## RECORDED INFORMATION
========

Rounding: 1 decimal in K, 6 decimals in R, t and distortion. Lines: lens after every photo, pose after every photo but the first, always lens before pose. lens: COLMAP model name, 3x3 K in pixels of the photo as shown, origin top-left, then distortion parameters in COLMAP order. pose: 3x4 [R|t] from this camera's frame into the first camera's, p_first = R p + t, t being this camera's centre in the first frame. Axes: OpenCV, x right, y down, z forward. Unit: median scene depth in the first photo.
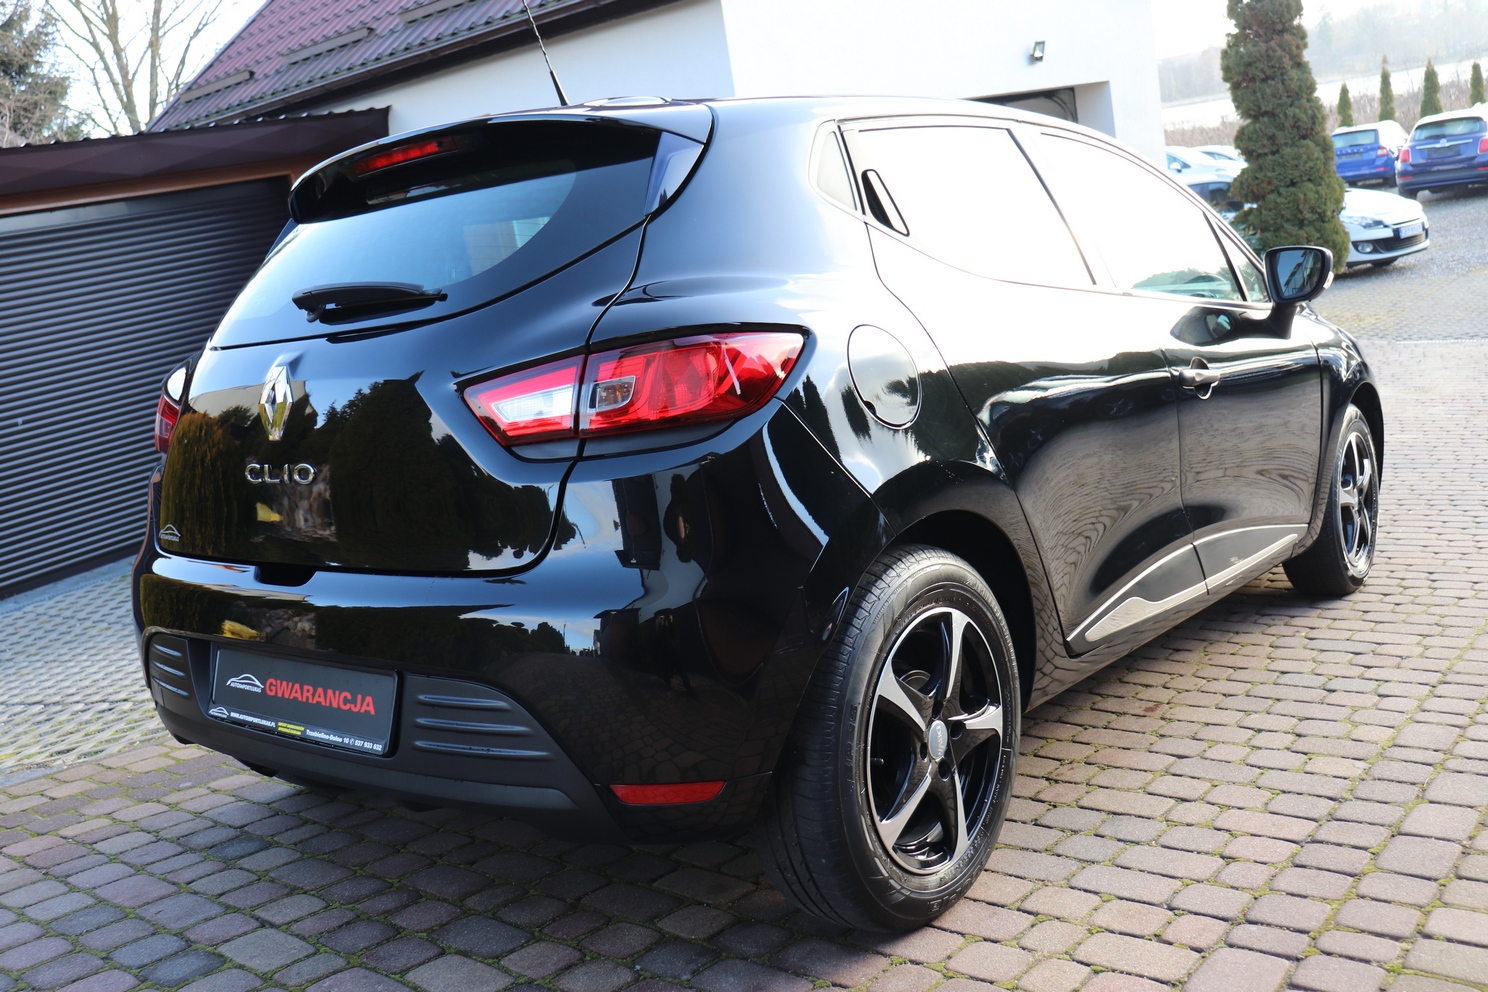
lens RADIAL K [[1353.5, 0, 739.2], [0, 1353.5, 489.7], [0, 0, 1]] dist [-0.148042, 0.168263]
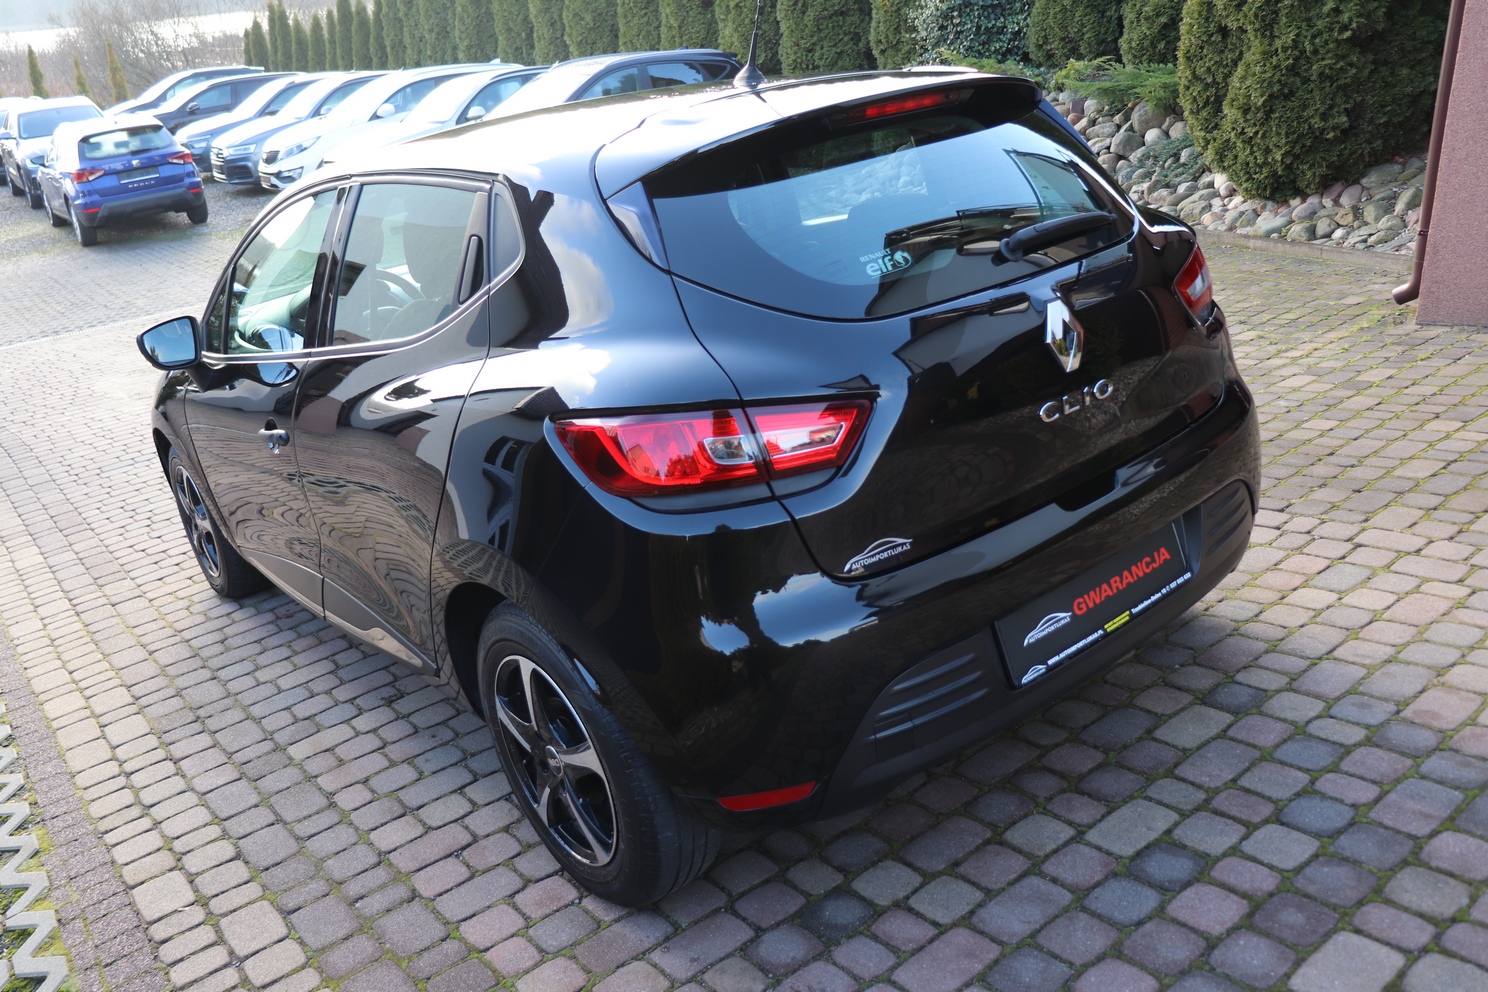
lens RADIAL K [[1236.0, 0, 743.7], [0, 1236.0, 491.5], [0, 0, 1]] dist [-0.177584, 0.165982]
pose [[0.238778, -0.256218, 0.936663, -1.279670], [0.250934, 0.948083, 0.195372, -0.190966], [-0.938092, 0.188390, 0.290675, 0.938864]]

========

## WHAT IS REQUIRED
Please convert all of the material above into a JSON list of strings, one string for each line, with blank lines and the pictures left out.

## RESULT BELOW
[
  "Rounding: 1 decimal in K, 6 decimals in R, t and distortion. Lines: lens after every photo, pose after every photo but the first, always lens before pose. lens: COLMAP model name, 3x3 K in pixels of the photo as shown, origin top-left, then distortion parameters in COLMAP order. pose: 3x4 [R|t] from this camera's frame into the first camera's, p_first = R p + t, t being this camera's centre in the first frame. Axes: OpenCV, x right, y down, z forward. Unit: median scene depth in the first photo.",
  "lens RADIAL K [[1353.5, 0, 739.2], [0, 1353.5, 489.7], [0, 0, 1]] dist [-0.148042, 0.168263]",
  "lens RADIAL K [[1236.0, 0, 743.7], [0, 1236.0, 491.5], [0, 0, 1]] dist [-0.177584, 0.165982]",
  "pose [[0.238778, -0.256218, 0.936663, -1.279670], [0.250934, 0.948083, 0.195372, -0.190966], [-0.938092, 0.188390, 0.290675, 0.938864]]"
]